Table 2 shows an example of a comparative experiment for confirming the effect of the present invention. Here, Example 2 and Comparative Examples 1 to 7
Is performed in the same manner as in the above-described first embodiment. The etching rate shown in Table 2 indirectly confirms the effect of the present invention that the SOG film is sufficiently cured, and the degree of curing is evaluated by the etching property of the SOG film formed on the flat portion. . From this result, it can be seen that only the SOG film of Example 2 made within the scope of the present invention is sufficiently cured.

[0030]

[Table 2]

[0031]

As described above, according to the present invention, the SOG
Since the film is preheated, ozone / ultraviolet ray is processed, and then the main heat treatment is performed, the SOG film between the finely patterned wirings can be sufficiently and effectively cured.

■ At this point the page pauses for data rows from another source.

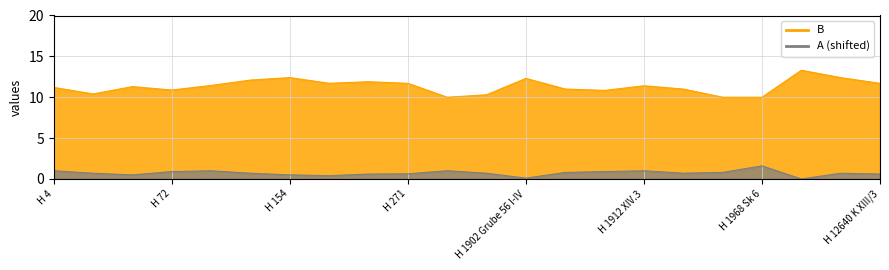

Between H 271 and H 1904 III/1, which series saw the biggest shift?

B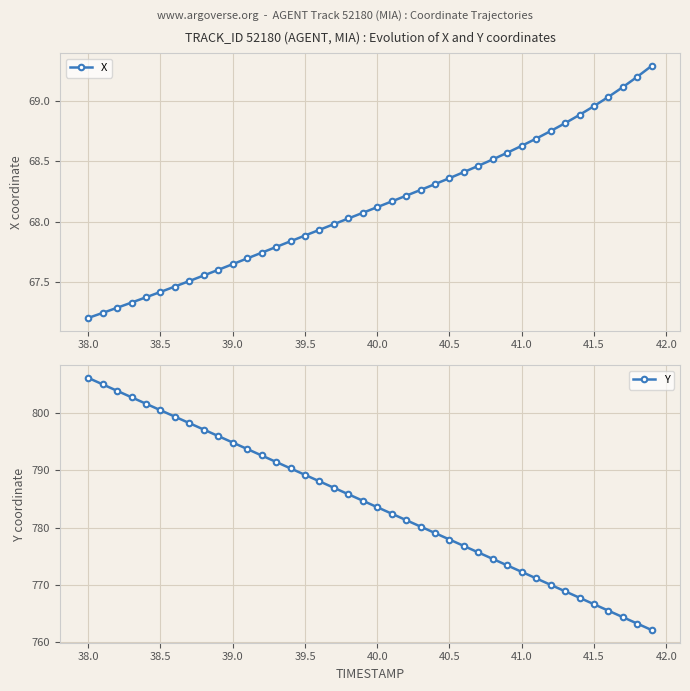

Which series has the largest total across all categories?

Y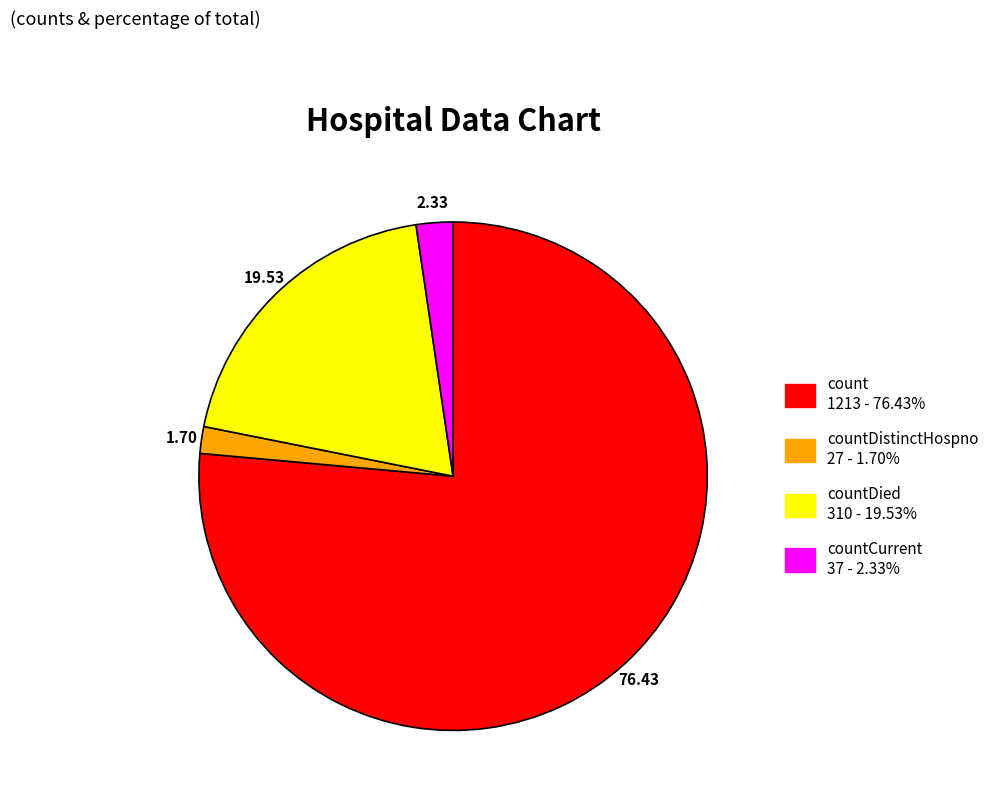

Is there any slice that represents more than half of the pie?

Yes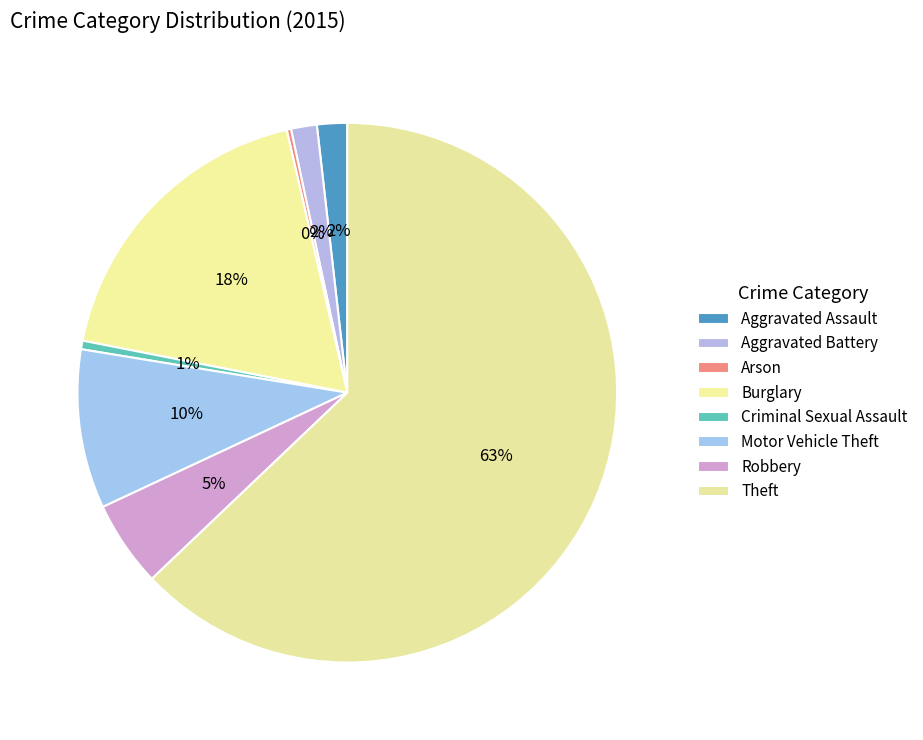

Which slice represents more than half of the pie?

Theft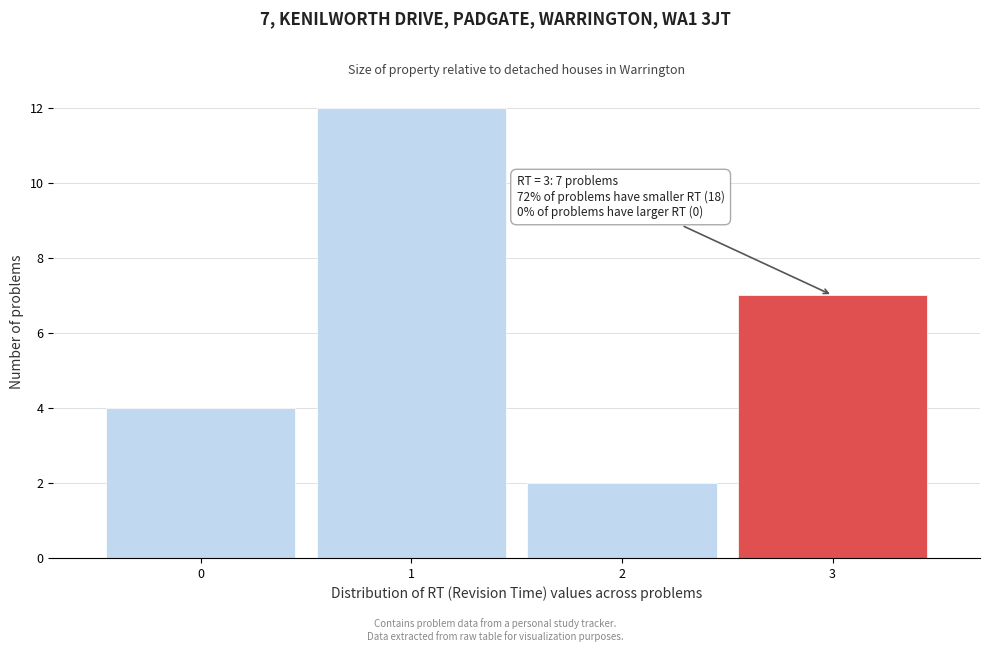

Reading left to right, extract all data points from this chart.

0=4	1=12	2=2	3=7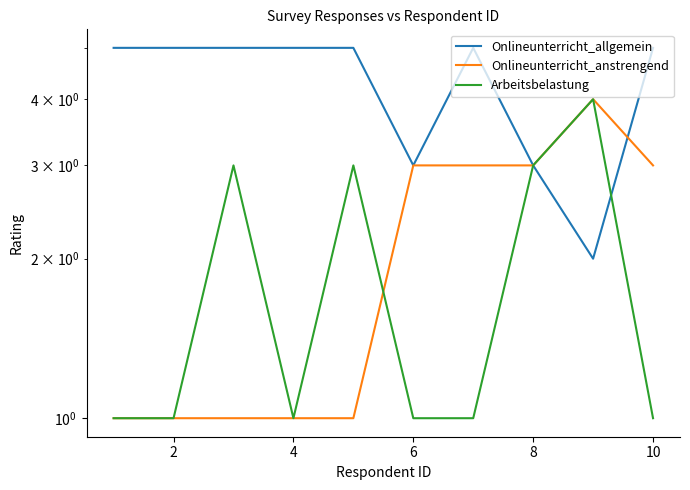

Is it true that Arbeitsbelastung equals 3 at 8?

True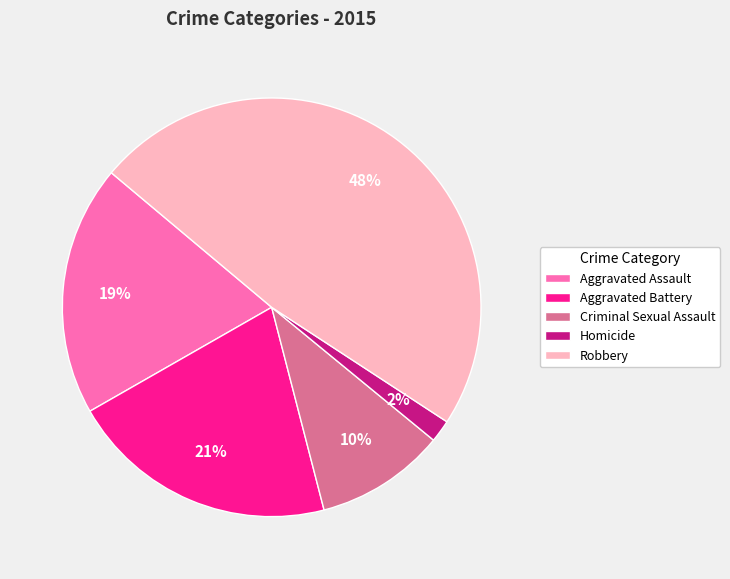

Which category has the smallest portion of the pie?

Homicide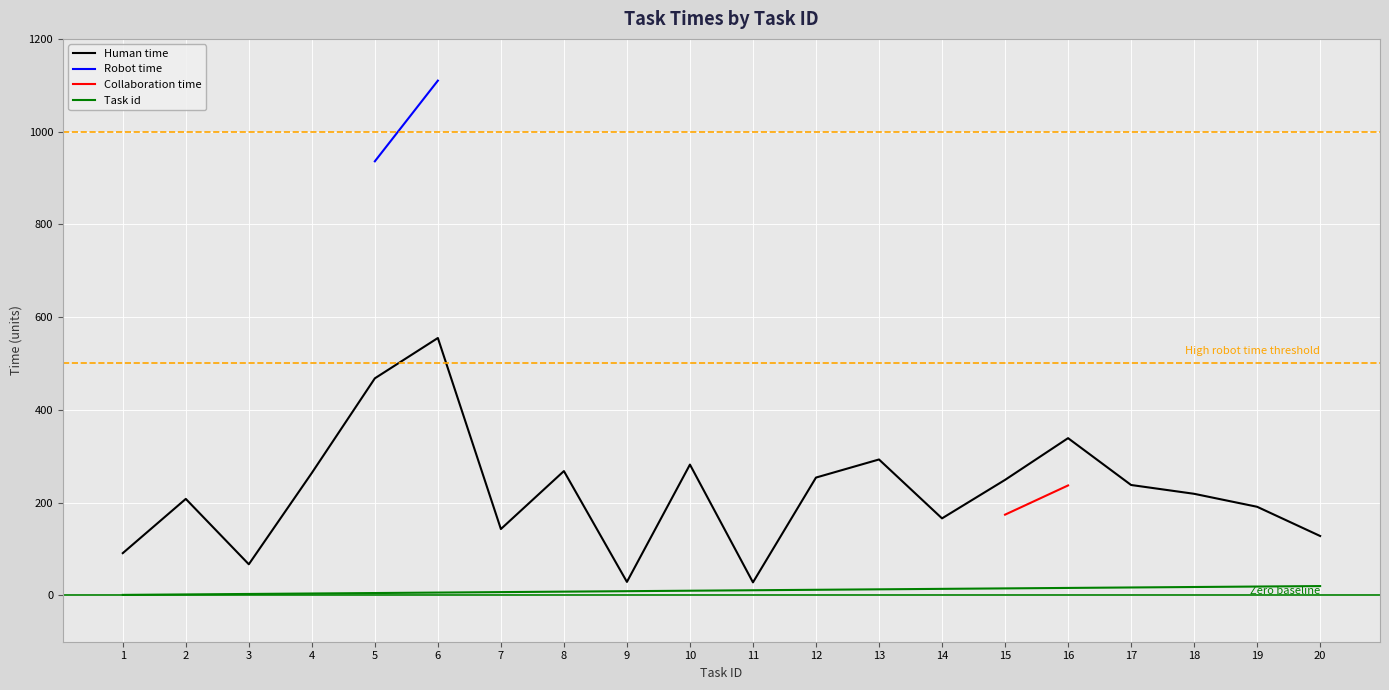

The value of Human time at 2 is 208. True or false?

True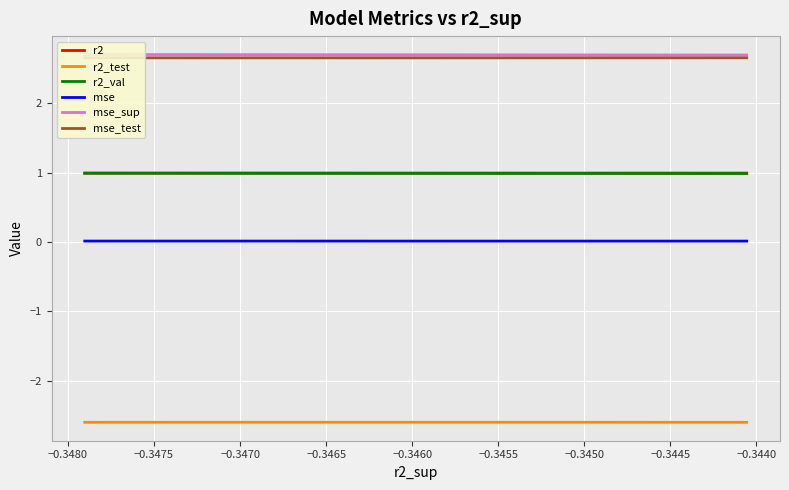

How many lines are shown in the chart?

6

[Brief description of drawings]

FIG. 1 is a schematic cross-sectional view showing a step of curing an SOG film according to an embodiment of the present invention.

[Explanation of symbols]

 1 Semiconductor Substrate 2 Insulating Film 3 Wiring 4 First Insulating Film 5A SOG Coating Film 5B SOG Semi-Cured Film 5C SOG Modified Film 5 SOG Film 6 Second Wiring 7 Second Insulating Film 8 Second SOG Film 9 Third Insulating Film

Claims (4)

[Claims] 1. A method of curing a multi-layer SOG film in a semiconductor device having a plurality of wiring layers, insulating layers and SOG films laminated, wherein a pre-heat treatment of the applied SOG film is performed to semi-cure, and an ozone is applied to the pre-heat treated SOG film. Irradiating ultraviolet rays in the presence to modify the upper layer part, and modified SO
And a step of hardening the G film by a main heat treatment to cure the SOG film. 2. The method for hardening a multilayer SOG film according to claim 1, wherein the main heat treatment includes a relatively mild preheat treatment and a postheat treatment having a higher temperature than the preheat treatment. 3. The method according to claim 1, wherein when the multi-layered wiring contains a metal, the main heat treatment is performed only in a relatively mild pre-heat treatment, and when the multi-layered wiring does not contain a metal, the main heat treatment is performed. A method for hardening a multilayer SOG film, characterized in that the heat treatment is performed by a relatively gentle pre-heat treatment and a post-heat treatment at a temperature higher than the pre-heat treatment. 4. The process according to claim 1, wherein the step of irradiating with ultraviolet light in the presence of ozone is performed at 70 to 300 ° C.
A method for curing a multi-layer SOG film, which is performed at the temperature of 1.